I’m looking for a package or approach to solve this scenario.
We have N jobs :: IO (), and M < N capabiltiies (hardware threads). As it happens, the runtime of the jobs is wildly variable, ranging from hours to weeks, due to a complex set of constraints.
Each job is independent and we don’t care about ordering the results and the job running times are unknown up front.
After some tinkering with async and timeout threads I came up with something a bit too complex for my taste.
Thanks! But to me this looks like it will wait for the whole batch to end before scheduling the next one, which in my case will gradually leave threads idle.
{-# LANGUAGE BlockArguments #-}
module Main where
import UnliftIO
import UnliftIO.Concurrent
work :: [IO a] -> IO [a]
work jobs = do
sem <- newQSem =<< getNumCapabilities
go sem [] jobs
where
go _ acc [] = traverse wait acc
go sem acc (job : jobs) = do
as <- do
waitQSem sem
async do
job `finally` signalQSem sem
go sem (as : acc) jobs
main :: IO ()
main = do
setNumCapabilities 2
print =<< getNumCapabilities
print =<< work (threads [n ^ 2 | n <- [10, 5, 1]])
where
threads = map \n -> do
tid <- myThreadId
let m = n * 100_000
putStrLn (show tid <> ": sleeping " <> show m)
threadDelay m
putStrLn (show tid <> ": waking up")
pure n
seems to work:
2
ThreadId 21: sleeping 10000000
ThreadId 22: sleeping 2500000
ThreadId 22: waking up
ThreadId 23: sleeping 100000
ThreadId 23: waking up
ThreadId 21: waking up
[1,25,100]
make a new semaphore which represent the available threads
start with zero queued threads
go:
if no further jobs available, wait for all the async jobs remaining
if further jobs available:
wait for a capability to become available (waitQSem)
queue the job
free the capability if the job fails or completes
recursively call with one less job
as you can see in my test, you have the longest running thread, 21 start processing with the second longest running thread, thread 22, but it finishes earlier, so 23 starts going and wakes up and finally thread 21 wakes up.
IIUC, I have a function that does something like that here. Also the input jobs can be produced incrementally.
As for a more mature library, perhaps the concurrency features of streamly could do the trick? In particular, I’m looking at the docs for (|$), but it’s not clear to me if the results are returned in the original order or not. In your case you would like your results to appear as the jobs are completed.
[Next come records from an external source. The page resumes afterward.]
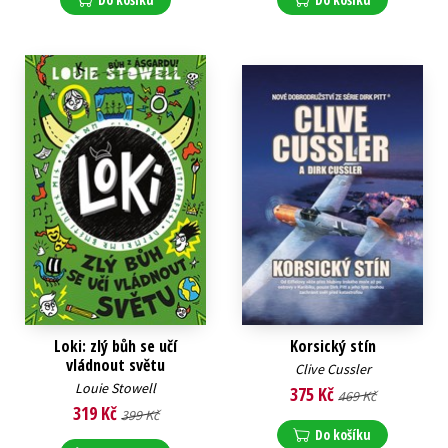
Loki: zlý bůh se učí
Korsický stín
vládnout světu
Clive Cussler
Louie Stowell
375 Kč
469 Kč
319 Kč
399 Kč
Do košíku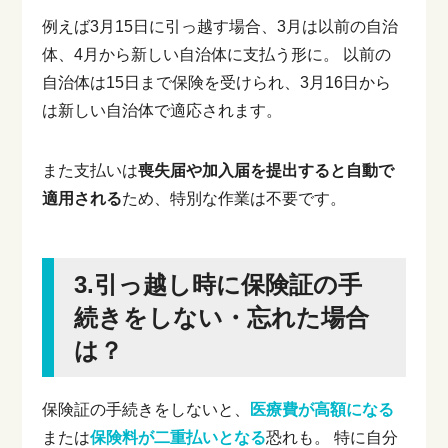
例えば3月15日に引っ越す場合、3月は以前の自治
体、4月から新しい自治体に支払う形に。
以前の
自治体は15日まで保険を受けられ、3月16日から
は新しい自治体で適応されます。
また支払いは
喪失届や加入届を提出すると自動で
適用される
ため、特別な作業は不要です。
3.引っ越し時に保険証の手
続きをしない・忘れた場合
は？
保険証の手続きをしないと、
医療費が高額になる
または
保険料が二重払いとなる
恐れも。
特に自分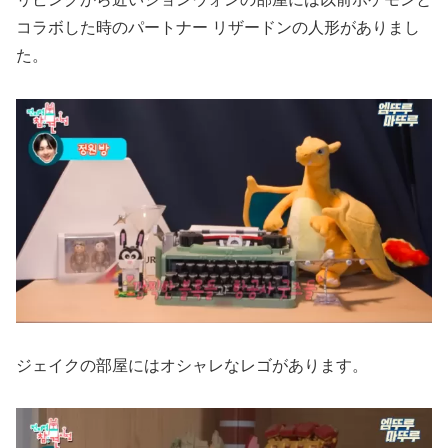
コラボした時のパートナー リザードンの人形がありまし
た。
ジェイクの部屋にはオシャレなレゴがあります。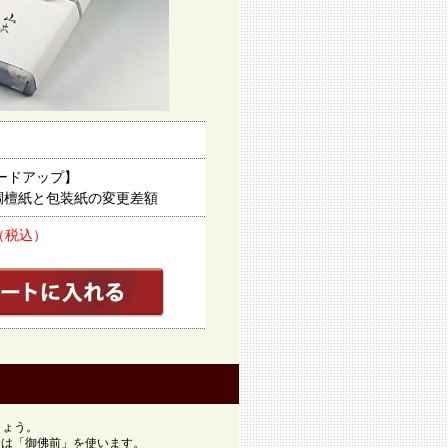
ードアップ】
と包装紙の変更差額
 （税込）
しょう。
降は「御佛前」を使います。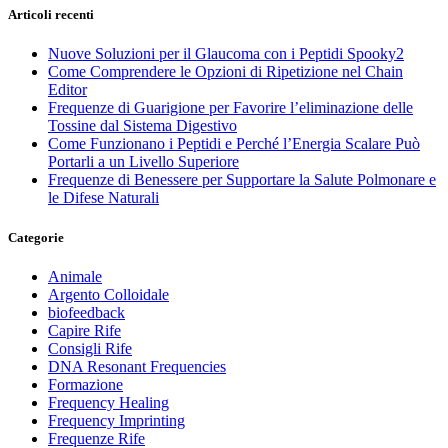
Articoli recenti
Nuove Soluzioni per il Glaucoma con i Peptidi Spooky2
Come Comprendere le Opzioni di Ripetizione nel Chain
Editor
Frequenze di Guarigione per Favorire l’eliminazione delle
Tossine dal Sistema Digestivo
Come Funzionano i Peptidi e Perché l’Energia Scalare Può
Portarli a un Livello Superiore
Frequenze di Benessere per Supportare la Salute Polmonare e
le Difese Naturali
Categorie
Animale
Argento Colloidale
biofeedback
Capire Rife
Consigli Rife
DNA Resonant Frequencies
Formazione
Frequency Healing
Frequency Imprinting
Frequenze Rife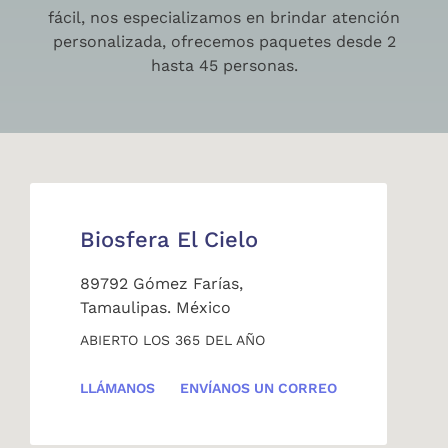
fácil, nos especializamos en brindar atención
personalizada, ofrecemos paquetes desde 2
hasta 45 personas.
Biosfera El Cielo
89792 Gómez Farías,
Tamaulipas. México
ABIERTO LOS 365 DEL AÑO
LLÁMANOS
ENVÍANOS UN CORREO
Does it? I have always thought the use case for the pooled*Concurrently family of functions was this exact scenario. In fact, I have modified the code @MangoIV provided to include the pooledMapConcurrently variant, and they seem to behave identical (wrt to the scheduling behavior). The output order seems to differ, but you mentioned that it is not important here:
{-# LANGUAGE BlockArguments #-}
module Main where
import UnliftIO
import UnliftIO.Concurrent
import System.Environment (getArgs)
import Data.Functor (($>))
work :: [IO a] -> IO [a]
work jobs = do
sem <- newQSem =<< getNumCapabilities
go sem [] jobs
where
go _ acc [] = traverse wait acc
go sem acc (job : jobs) = do
as <- do
waitQSem sem
async do
job `finally` signalQSem sem
go sem (as : acc) jobs
work2 :: [IO a] -> IO [a]
work2 = pooledMapConcurrently id
main :: IO ()
main = do
[variant] <- getArgs
setNumCapabilities 2
print =<< getNumCapabilities
worker <-
if variant == "1"
then putStrLn "handrolled variant" $> work
else putStrLn "pooledMapConcurrently variant" $> work2
print =<< worker (threads [n ^ 2 | n <- [10, 5, 1]])
where
threads = map \n -> do
tid <- myThreadId
let m = n * 100_000
putStrLn (show tid <> ": sleeping " <> show m)
threadDelay m
putStrLn (show tid <> ": waking up")
pure n